● Exercise description
Pull every line containing "lines" from the data.

● Saved data entries
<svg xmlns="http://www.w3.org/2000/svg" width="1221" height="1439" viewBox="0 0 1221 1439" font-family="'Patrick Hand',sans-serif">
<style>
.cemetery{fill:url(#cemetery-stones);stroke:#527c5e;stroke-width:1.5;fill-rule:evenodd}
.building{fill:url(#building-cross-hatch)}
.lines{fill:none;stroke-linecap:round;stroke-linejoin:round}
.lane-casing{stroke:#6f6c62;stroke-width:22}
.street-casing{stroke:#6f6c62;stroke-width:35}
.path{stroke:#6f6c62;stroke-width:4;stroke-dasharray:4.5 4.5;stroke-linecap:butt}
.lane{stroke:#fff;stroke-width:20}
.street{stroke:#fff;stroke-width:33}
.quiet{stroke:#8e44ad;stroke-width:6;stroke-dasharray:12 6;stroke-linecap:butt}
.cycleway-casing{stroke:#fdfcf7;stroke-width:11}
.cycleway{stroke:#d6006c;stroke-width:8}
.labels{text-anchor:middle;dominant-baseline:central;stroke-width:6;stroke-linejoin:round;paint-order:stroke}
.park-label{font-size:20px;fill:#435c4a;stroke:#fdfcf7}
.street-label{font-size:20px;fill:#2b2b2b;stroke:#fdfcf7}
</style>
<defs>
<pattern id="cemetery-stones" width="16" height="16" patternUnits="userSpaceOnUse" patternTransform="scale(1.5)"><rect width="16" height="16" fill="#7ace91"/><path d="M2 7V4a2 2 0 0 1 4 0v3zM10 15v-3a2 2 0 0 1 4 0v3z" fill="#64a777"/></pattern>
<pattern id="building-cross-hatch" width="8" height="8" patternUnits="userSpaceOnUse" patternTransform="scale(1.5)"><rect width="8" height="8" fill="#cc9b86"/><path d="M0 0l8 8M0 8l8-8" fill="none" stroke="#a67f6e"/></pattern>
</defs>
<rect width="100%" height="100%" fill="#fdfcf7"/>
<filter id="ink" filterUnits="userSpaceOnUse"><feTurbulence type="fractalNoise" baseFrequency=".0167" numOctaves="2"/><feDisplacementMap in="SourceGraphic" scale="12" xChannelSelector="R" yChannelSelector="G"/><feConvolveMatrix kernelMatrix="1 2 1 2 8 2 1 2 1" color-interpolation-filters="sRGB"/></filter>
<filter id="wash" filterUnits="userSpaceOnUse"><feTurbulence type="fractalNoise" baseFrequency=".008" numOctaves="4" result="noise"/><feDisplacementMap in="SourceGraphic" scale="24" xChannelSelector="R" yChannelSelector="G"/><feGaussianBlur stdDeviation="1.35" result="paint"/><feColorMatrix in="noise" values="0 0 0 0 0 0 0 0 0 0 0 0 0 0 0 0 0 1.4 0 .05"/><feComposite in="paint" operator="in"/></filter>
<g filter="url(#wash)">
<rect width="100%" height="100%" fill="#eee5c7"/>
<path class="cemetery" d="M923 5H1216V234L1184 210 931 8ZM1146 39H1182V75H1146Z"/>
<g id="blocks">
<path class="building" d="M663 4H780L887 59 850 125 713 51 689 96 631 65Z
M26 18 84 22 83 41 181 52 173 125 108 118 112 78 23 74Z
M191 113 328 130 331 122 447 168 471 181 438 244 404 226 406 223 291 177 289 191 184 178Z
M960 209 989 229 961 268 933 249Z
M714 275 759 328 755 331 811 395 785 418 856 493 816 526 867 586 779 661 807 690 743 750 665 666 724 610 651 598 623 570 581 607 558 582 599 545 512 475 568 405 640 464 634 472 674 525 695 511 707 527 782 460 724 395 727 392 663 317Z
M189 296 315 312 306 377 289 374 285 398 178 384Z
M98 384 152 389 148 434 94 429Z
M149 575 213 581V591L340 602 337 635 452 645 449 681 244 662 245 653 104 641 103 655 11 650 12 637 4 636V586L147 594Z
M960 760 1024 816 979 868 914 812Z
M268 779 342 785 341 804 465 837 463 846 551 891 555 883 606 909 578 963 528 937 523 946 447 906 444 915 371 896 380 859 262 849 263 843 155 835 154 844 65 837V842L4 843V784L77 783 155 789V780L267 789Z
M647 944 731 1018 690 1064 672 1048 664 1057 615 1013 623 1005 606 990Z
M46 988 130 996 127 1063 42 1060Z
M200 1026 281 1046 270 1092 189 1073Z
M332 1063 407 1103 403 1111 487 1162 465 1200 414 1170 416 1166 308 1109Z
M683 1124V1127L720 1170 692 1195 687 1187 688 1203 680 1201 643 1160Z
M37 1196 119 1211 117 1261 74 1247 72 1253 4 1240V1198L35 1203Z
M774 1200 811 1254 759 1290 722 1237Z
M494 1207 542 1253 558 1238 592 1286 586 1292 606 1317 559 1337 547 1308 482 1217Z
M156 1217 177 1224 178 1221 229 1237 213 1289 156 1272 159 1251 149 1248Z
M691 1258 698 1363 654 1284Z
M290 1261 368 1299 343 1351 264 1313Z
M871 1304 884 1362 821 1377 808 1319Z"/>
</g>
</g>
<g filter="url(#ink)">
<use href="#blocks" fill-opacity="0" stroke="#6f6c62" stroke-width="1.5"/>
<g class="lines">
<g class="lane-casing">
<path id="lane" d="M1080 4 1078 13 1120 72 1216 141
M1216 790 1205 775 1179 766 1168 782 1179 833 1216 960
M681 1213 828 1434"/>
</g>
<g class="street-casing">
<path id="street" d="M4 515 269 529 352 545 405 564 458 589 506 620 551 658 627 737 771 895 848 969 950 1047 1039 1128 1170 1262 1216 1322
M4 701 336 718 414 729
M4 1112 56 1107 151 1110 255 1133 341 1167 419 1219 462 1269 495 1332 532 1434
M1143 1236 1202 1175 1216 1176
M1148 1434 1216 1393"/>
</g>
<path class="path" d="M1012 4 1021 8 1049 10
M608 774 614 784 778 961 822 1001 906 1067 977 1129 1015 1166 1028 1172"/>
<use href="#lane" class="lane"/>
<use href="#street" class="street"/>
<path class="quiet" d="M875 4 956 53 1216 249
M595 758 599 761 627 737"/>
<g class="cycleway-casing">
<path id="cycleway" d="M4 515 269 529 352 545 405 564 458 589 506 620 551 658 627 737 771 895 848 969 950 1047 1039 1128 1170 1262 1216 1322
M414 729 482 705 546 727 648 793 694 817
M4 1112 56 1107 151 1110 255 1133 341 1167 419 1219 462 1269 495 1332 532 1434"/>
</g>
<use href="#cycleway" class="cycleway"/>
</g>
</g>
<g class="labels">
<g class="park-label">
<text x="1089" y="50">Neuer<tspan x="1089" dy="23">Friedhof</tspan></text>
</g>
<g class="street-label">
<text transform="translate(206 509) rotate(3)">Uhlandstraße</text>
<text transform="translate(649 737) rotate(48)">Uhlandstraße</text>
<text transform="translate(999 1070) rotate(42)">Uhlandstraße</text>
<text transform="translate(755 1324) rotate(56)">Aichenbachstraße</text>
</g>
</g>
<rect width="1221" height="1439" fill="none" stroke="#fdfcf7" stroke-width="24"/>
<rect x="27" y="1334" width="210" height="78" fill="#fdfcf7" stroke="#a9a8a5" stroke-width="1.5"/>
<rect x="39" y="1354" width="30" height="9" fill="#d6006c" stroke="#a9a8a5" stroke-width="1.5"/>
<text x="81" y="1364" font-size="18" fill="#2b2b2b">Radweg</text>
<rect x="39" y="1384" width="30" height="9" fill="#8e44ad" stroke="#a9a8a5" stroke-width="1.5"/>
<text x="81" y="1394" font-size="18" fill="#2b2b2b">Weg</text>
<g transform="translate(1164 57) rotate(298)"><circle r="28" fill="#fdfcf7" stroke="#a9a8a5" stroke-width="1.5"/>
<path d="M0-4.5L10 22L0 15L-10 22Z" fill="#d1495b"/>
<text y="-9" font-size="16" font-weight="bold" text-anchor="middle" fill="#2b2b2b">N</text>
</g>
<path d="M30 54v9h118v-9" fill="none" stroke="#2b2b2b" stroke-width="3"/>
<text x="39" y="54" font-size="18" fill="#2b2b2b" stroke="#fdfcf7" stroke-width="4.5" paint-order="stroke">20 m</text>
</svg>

● Answer below
.lines{fill:none;stroke-linecap:round;stroke-linejoin:round}
<g class="lines">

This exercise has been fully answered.